### DATA RECORDS
=== Section Start ===
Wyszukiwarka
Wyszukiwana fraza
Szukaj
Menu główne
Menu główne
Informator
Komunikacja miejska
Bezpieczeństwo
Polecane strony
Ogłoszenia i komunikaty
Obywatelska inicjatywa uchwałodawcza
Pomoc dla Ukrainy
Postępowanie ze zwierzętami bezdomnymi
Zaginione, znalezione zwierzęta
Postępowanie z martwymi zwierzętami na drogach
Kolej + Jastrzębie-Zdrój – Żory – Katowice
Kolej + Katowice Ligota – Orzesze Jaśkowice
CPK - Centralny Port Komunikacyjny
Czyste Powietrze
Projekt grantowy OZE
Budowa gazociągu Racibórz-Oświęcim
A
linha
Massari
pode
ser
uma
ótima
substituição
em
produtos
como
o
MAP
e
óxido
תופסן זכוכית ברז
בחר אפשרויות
=== Section End ===
=== Section Start ===
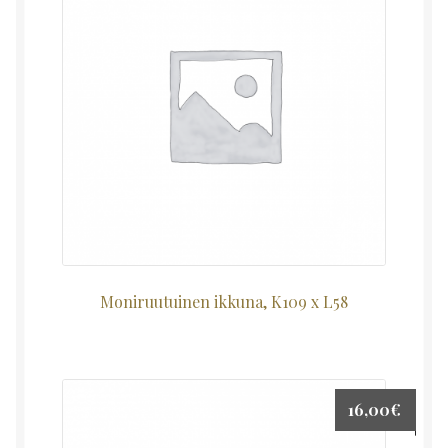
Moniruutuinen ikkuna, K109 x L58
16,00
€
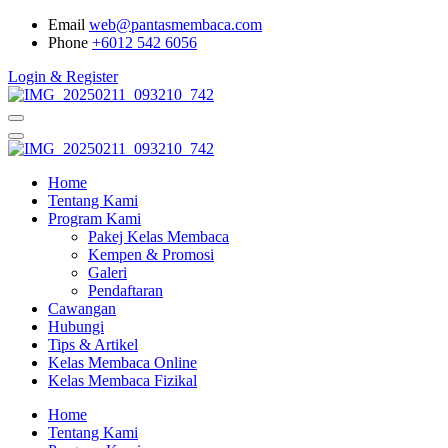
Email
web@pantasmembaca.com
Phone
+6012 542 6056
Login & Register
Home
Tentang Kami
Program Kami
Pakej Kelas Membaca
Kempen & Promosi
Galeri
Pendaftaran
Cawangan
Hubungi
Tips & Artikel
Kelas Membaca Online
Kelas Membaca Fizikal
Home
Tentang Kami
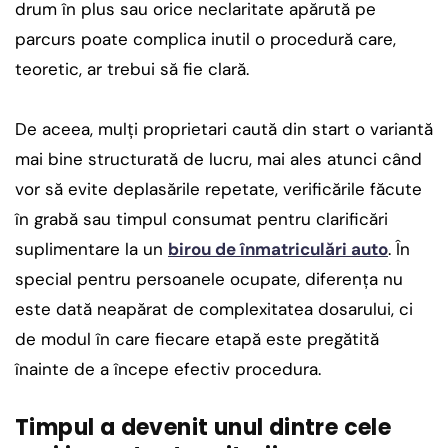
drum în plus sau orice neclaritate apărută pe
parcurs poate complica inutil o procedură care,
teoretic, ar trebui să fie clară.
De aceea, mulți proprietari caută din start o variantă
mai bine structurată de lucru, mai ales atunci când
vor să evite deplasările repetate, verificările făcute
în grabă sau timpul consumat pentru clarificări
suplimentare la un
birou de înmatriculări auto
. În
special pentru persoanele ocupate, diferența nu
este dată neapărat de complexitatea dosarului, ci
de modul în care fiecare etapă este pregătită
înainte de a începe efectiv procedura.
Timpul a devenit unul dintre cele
=== Section End ===
### WHAT NEEDS TO BE DONE
Arrange the lines of the records as a numbered list, starting with the line that contains "Wyszukiwarka" and going on through the line that contains "בחר אפשרויות", both included. Leave out any blank lines.

### ANSWER FOR THE TASK
1. Wyszukiwarka
2. Wyszukiwana fraza
3. Szukaj
4. Menu główne
5. Menu główne
6. Informator
7. Komunikacja miejska
8. Bezpieczeństwo
9. Polecane strony
10. Ogłoszenia i komunikaty
11. Obywatelska inicjatywa uchwałodawcza
12. Pomoc dla Ukrainy
13. Postępowanie ze zwierzętami bezdomnymi
14. Zaginione, znalezione zwierzęta
15. Postępowanie z martwymi zwierzętami na drogach
16. Kolej + Jastrzębie-Zdrój – Żory – Katowice
17. Kolej + Katowice Ligota – Orzesze Jaśkowice
18. CPK - Centralny Port Komunikacyjny
19. Czyste Powietrze
20. Projekt grantowy OZE
21. Budowa gazociągu Racibórz-Oświęcim
22. A
23. linha
24. Massari
25. pode
26. ser
27. uma
28. ótima
29. substituição
30. em
31. produtos
32. como
33. o
34. MAP
35. e
36. óxido
37. תופסן זכוכית ברז
38. בחר אפשרויות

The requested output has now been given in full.